Chinese Officials Pressure Tibetan Buddhist Leaders to Support PRC-installed Panchen Lama

January 26, 2005

Reuters reported on January 24 that Chinese government officials ordered senior Tibetan religious leaders in Qinghai province to "urge the faithful to show more support for a top monk anointed by Beijing and on whom the future of the restive region may ride." Anonymous sources said that the officials held the meeting in secret in November 2004, and threatened the Tibetan Buddhist leaders with unspecified punishment if they failed to comply. According to the news account, a provincial religious affairs official said he had not heard of such a meeting, and an official in the Qinghai Communist Party propaganda office denied that it had taken place.

On January 23, the Associated Press (AP) reported that about 20 Tibetan religious leaders had attended the meeting, which took place in Xining, Qinghai’s capital. AP described the sources as located in India and having "strong connections to Tibetan officials," evidently referring to the Tibetan government-in-exile based in Dharamsala, India.

The reports disclose another development in China’s ongoing campaign to compel Tibetan acceptance of Gyaltsen Norbu, the boy selected under the supervision of China’s State Council and enthroned as the Panchen Lama in November 1995. In May that year, the Dalai Lama announced from Dharamsala that he recognized then five-year-old Gedun Choekyi Nyima as the reincarnation of the Panchen Lama, a figure many Tibetans regard as second only to the Dalai Lama. Enraged Chinese officials dismissed the Dalai Lama’s action as "illegal and invalid," and countered by installing Gyaltsen Norbu. Expressing religious support for Gedun Choekyi Nyima, even by possessing a photograph of him, is dealt with as a threat to China’s unity and national security. Offenders may face punishment that can include imprisonment.

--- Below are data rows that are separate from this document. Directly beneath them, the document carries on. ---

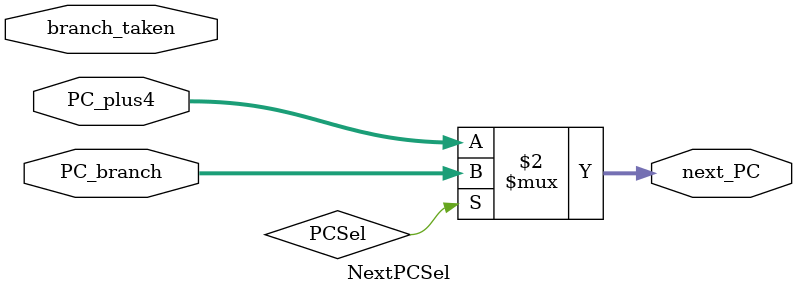
<source format=v>
module NextPCSel(
    input [31:0] PC_plus4,
    input [31:0] PC_branch,       //  PC + immediate
    input branch_taken,                  
    output [31:0] next_PC
);
    assign next_PC = (PCSel == 1'b0) ? PC_plus4 : PC_branch;
endmodule

</source>
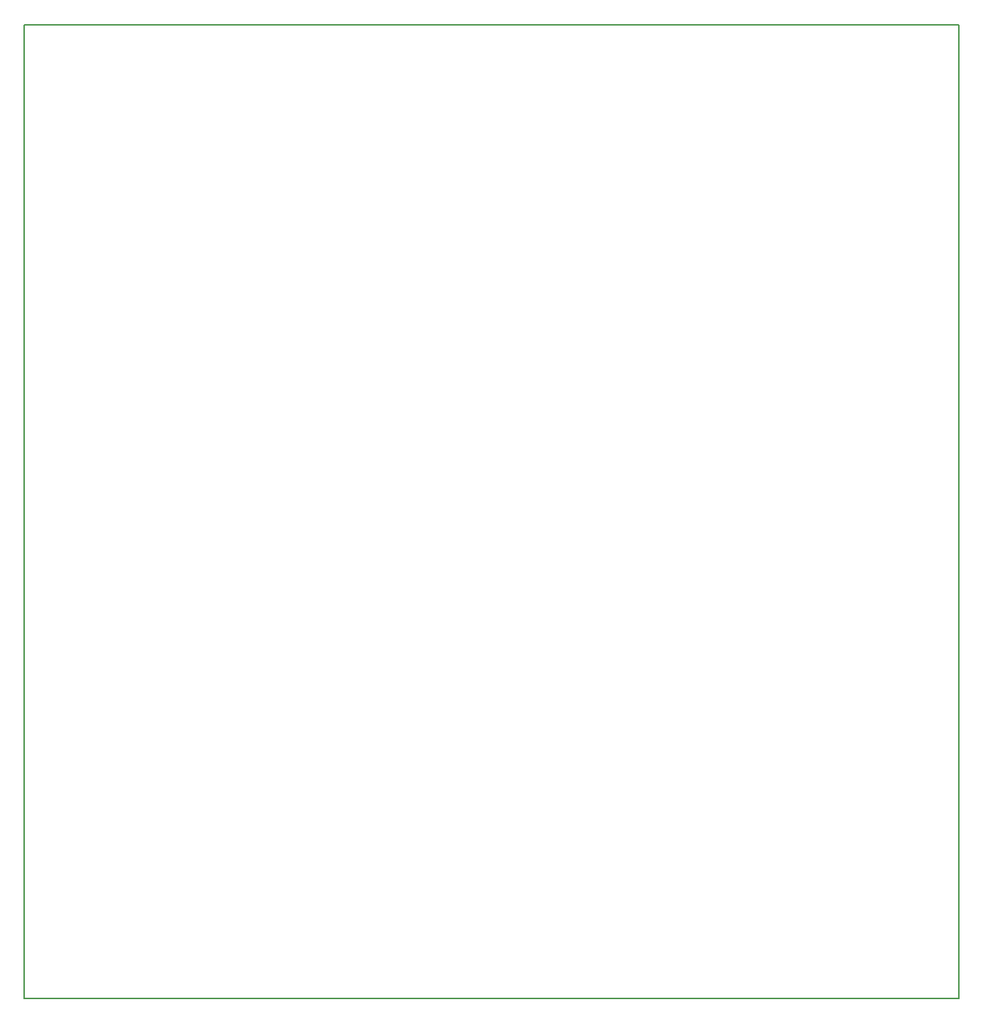
<source format=gbr>
%TF.GenerationSoftware,KiCad,Pcbnew,8.0.8*%
%TF.CreationDate,2025-04-07T19:10:49-05:00*%
%TF.ProjectId,Senior_Design_PCB_ethanl7_nrkim2,53656e69-6f72-45f4-9465-7369676e5f50,rev?*%
%TF.SameCoordinates,Original*%
%TF.FileFunction,Profile,NP*%
%FSLAX46Y46*%
G04 Gerber Fmt 4.6, Leading zero omitted, Abs format (unit mm)*
G04 Created by KiCad (PCBNEW 8.0.8) date 2025-04-07 19:10:49*
%MOMM*%
%LPD*%
G01*
G04 APERTURE LIST*
%TA.AperFunction,Profile*%
%ADD10C,0.200000*%
%TD*%
G04 APERTURE END LIST*
D10*
X95504000Y-30988000D02*
X207010000Y-30988000D01*
X207010000Y-147066000D01*
X95504000Y-147066000D01*
X95504000Y-30988000D01*
M02*

</source>
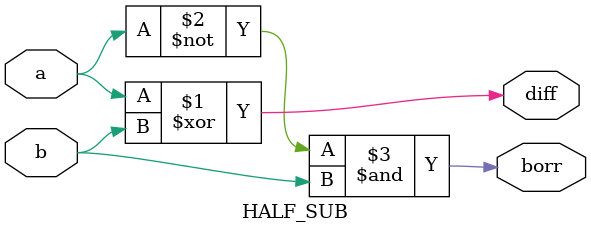
<source format=v>
module HALF_SUB(diff,borr,a,b);
input a,b;
output diff,borr;
xor(diff,a,b);
and(borr,~a,b);
endmodule

</source>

Gedun Choekyi Nyima and his parents, then living in Lhari county (Jiali) in the Tibet Autonomous Region (TAR), were taken into custody by Chinese authorities immediately after the Dalai Lama made his announcement. The tenth anniversary of the family’s disappearance will arrive in May this year. Chinese officials have not provided any verifiable information about them, nor allowed representatives of any international organization to visit the family. Additional information about the Panchen Lama controversy and related issues is available in the CECC Annual Report 2004.